Let’s back up a second. There are a few decisions that, in hindsight, created this postseason. The first is Tom Brady choosing Tampa Bay in 2020 over his only other contract offer, the Los Angeles Chargers (think about that butterfly effect). The second happened at the 2017 combine, when then-Chiefs general manager John Dorsey sought out then-Bills general manager Doug Whaley and said, “Hey, keep us in mind if you want to move down.” According to The Athletic, this was the first step toward the Chiefs and Bills swapping picks in that year’s draft, which kept Mahomes out of any number of other places. Saints coach Sean Payton, picking 11th, loved him. So, too, did Bills owner Terry Pegula. But the trade allowed the Bills to kick their quarterback problem down the road and allowed Kansas City to trade up 17 spots to no. 10 (the Bills eventually took future Pro Bowl selection Tre’Davious White with the pick they received from the Chiefs in 2017, and in 2018 picked Allen and Tremaine Edmunds in the first round).

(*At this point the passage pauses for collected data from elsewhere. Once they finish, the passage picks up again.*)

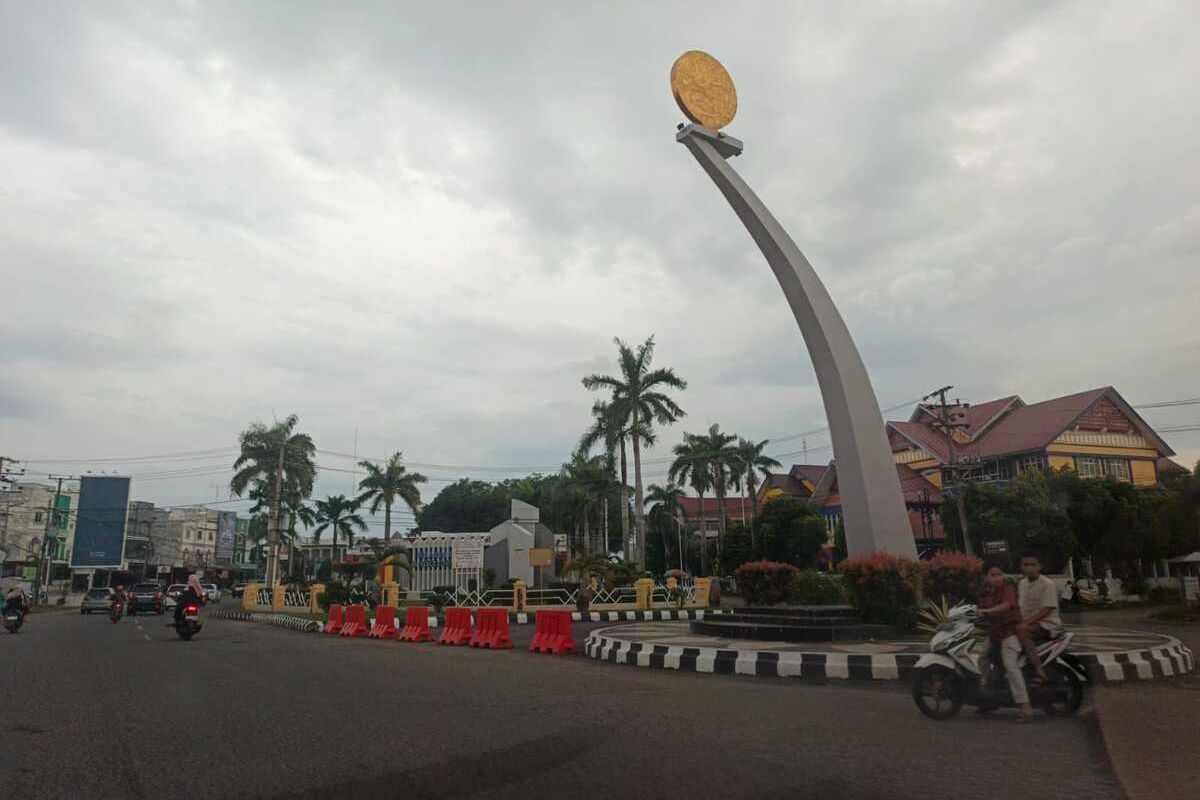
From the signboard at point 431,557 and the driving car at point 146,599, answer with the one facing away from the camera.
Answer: the driving car

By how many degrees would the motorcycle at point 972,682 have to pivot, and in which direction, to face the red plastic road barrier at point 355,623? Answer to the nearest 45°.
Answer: approximately 45° to its right

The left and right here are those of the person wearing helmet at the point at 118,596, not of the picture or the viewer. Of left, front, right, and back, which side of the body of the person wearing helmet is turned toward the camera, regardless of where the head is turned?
back

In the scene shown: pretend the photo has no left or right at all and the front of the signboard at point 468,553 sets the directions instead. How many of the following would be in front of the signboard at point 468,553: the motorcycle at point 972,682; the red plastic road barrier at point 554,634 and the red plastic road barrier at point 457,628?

You can play out this scenario with almost anything: Would these playoffs be different, for instance, if Andrew Luck had left Stanford a year earlier and played for the Panthers? Is there anything in this generation with as many tentacles as John Lynch sacking Drew Brees in December 2005, causing Brees to tear his labrum and subsequently fail his physical with the Dolphins, which eventually led Nick Saban back to the college ranks to build a dynasty at Alabama and started the Saints on a run of NFC success? Let’s not get too deep down the rabbit hole. The point here is that the stories of Josh Allen and Patrick Mahomes will always be linked. The Bills’ pick gave Kansas City its franchise savior, and the extra year allowed the Bills to build a culture (and make the playoffs!) before getting Allen in the draft the following year. Both franchises ended up exactly where they belong.

The reason these decisions were such a big inflection point is that you simply cannot imagine Mahomes or Allen in any other spot. You need Mahomes with Andy Reid, throwing to Travis Kelce and Tyreek Hill behind a much-improved line that keeps him healthy. You need Allen in Buffalo, with offensive coordinator Brian Daboll’s help and with a good line and weapons to utilize. Most importantly, you need Bills Mafia to be online to defend Allen when he has a misstep (this is a good thing!). You cannot imagine either player without those things and thank goodness we don’t have to try. Both were drafted by teams who deeply believed in them and built an apparatus that is perfect for them to thrive in. The end result is what should be an AFC epic.


There’s a legendary rugby manager named Eddie Jones whose interviews I happened upon during the offseason. He said his ultimate aim—what keeps him going—is the perfect game. Now, the thing about the perfect game in rugby, as in football, is that there’s not exactly a standard definition. This isn’t baseball. Instead, it’s controlling everything—making all the right moves at all the right times. “Imagine going out there and you’re impossible to play against—impossible,” Jones told the High Performance podcast, in one such interview.

That’s a bit of a moving target, but that’s probably the definition in football too. This thought popped into my head watching the Bills-Patriots game last week when the Bills, statistically, played what seemed to be the perfect game. No team in the history of football had ever gone an entire game without punting, kicking a field goal, or having a turnover. There are problems with the idea that it was perfect. The Bills didn’t hold the Patriots scoreless, but when you consider that Bill Belichick is the best coach of all time and that the Patriots were a genuinely good team with a lot of defensive talent, then, yes, it seemed perfect. Add in a wild Buffalo crowd in near-zero temperatures and this was a football party. Allen completed all 10 of his attempts that went 10-plus yards downfield.

I’ve been thinking about this because the only other quarterback capable of such a thing left in the AFC is probably Mahomes. And although I don’t think either quarterback will be perfect exactly, I do think both can get close to it. What happens if they do it at the same time? OK, forget everything I said, that would be Manning-Brady stuff.